Extracted page text data
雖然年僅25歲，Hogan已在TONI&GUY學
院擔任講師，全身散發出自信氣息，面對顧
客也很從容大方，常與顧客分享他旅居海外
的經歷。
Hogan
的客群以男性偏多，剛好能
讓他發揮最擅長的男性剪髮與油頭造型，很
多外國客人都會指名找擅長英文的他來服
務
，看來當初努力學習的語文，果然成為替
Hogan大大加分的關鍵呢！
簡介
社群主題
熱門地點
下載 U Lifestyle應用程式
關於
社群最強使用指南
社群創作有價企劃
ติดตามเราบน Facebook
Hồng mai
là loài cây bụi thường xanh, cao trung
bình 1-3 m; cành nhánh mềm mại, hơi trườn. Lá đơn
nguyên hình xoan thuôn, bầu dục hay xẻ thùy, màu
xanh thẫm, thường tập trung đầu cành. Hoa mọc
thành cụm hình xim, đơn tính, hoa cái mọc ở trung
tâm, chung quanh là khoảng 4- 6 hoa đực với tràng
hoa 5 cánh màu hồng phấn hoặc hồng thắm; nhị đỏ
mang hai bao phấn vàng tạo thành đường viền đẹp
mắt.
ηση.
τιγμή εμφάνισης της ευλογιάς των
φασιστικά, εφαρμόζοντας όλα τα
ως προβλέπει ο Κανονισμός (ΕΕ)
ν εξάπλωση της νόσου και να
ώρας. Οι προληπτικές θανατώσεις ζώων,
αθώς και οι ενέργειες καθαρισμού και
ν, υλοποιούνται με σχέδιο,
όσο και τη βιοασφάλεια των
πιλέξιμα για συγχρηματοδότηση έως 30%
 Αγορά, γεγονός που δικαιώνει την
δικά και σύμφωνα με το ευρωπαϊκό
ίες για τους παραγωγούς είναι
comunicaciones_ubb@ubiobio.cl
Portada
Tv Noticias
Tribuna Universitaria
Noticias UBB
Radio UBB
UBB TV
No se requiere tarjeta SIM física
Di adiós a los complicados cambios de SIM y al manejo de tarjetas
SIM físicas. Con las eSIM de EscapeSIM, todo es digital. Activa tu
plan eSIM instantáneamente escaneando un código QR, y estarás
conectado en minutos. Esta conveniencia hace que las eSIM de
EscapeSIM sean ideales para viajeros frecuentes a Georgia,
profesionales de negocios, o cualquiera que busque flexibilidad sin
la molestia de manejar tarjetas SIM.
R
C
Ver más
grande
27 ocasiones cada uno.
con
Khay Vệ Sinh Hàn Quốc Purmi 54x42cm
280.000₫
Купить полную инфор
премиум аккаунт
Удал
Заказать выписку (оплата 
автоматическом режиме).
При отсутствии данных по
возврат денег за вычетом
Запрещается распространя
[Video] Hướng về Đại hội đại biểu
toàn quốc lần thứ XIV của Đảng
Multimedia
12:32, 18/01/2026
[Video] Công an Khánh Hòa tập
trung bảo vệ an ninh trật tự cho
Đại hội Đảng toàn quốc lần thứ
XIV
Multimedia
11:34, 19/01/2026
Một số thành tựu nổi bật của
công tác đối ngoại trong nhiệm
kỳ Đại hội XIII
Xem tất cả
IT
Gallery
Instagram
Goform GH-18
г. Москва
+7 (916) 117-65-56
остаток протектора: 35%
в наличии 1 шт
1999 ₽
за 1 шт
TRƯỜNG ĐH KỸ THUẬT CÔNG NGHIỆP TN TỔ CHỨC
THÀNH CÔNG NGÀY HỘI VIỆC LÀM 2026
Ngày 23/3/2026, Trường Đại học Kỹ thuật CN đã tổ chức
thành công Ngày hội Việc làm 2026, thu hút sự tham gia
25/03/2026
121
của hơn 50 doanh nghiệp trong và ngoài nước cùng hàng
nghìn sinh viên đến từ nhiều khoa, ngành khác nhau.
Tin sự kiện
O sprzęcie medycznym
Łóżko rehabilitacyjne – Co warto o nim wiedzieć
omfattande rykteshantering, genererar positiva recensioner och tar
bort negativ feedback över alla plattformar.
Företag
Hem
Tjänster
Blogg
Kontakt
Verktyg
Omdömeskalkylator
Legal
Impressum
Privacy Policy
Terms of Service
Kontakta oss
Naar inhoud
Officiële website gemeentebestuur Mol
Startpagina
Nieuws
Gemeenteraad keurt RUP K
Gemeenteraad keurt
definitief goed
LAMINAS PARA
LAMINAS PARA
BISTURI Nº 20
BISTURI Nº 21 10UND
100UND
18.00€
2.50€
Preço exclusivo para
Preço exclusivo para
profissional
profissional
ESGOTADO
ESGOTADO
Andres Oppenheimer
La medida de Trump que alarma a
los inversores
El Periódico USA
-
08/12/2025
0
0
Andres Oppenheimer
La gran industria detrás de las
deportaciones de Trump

- [Your objective]:
Answer with a number only: how many lines above have the word "hình"?

- [Solution to this task]:
2